Directions>
(a) Translate this sentence from the baseball book reviews into Spanish: "People have been doing things in baseball for so long that it's hard for some to do it any other way."
(b) Please pull a passage word for word from the baseball book reviews, beginning at the words "That said I" and stopping after "Summary: Question Everything!!".

Selected text>
***

It amazes me that the rest of the baseball establishment hasn't caught on to Billy Beane's management style and there lies my main problem with this book. Lewis is so enthralled with Beane that he makes it seem that the rest of the baseball world is comprised of a bunch of rubes just waiting to have their pockets picked by the A's. I think the A's have done a fine job and there is no doubt that Beane is the GM of the hour but time will tell if a team run with his system will be able to hang in there with the big-money boys.
That said I recommend the book to all baseball nerds because it is entertaining as hell, well written and it will make you think about some of the long held assumptions about the game.

Rating: 5 stars
Summary: Question Everything!!
Review: Obivously, as a baseball fan, this is required reading for anyone wondering about how things work behind the scenes. We get interesting portraits of Scott Hatteberg and Chad Bradford, players who every other team thought were worthless, but are helping the A's win games. Additionally, it will be interesting to see how Jeremy Brown and the other draft picks discussed in the book pan out in the future. Throwing money at big name ballplayers is not a surefire way to win ball games (as Texas, the Mets and countless other teams know). People have been doing things in baseball for so long that it's hard for some to do it any other way. Hopefully, this book will inspire other teams to spend their money more wisely, which might revive the average fan's interest in a sport that is wildly unfair. As a teacher, I think Billy Beane's reexamination of how things are done could also help school districts as well. In times of great financial hardship, school districts should really EXAMINE what they spend their money on. Like the Oakland A's, they could get more bang for their buck if they learned to think in different ways.

***

Entries shown>
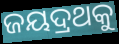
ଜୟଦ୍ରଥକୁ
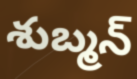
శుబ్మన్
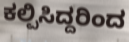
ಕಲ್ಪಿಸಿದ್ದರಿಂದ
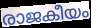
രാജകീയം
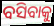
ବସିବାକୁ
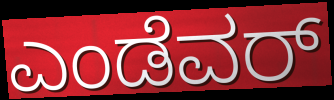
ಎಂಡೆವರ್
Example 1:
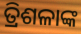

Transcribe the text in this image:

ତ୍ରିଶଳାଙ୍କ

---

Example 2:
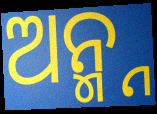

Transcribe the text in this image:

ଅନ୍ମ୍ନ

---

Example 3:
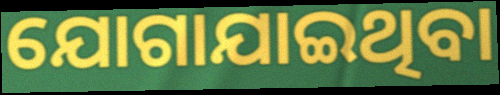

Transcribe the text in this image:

***

Solutions to the problems>
(a) La gente lleva tanto tiempo haciendo las cosas en el béisbol que a algunos les resulta difícil hacerlas de otra manera.

(b)
That said I recommend the book to all baseball nerds because it is entertaining as hell, well written and it will make you think about some of the long held assumptions about the game.

Rating: 5 stars
Summary: Question Everything!!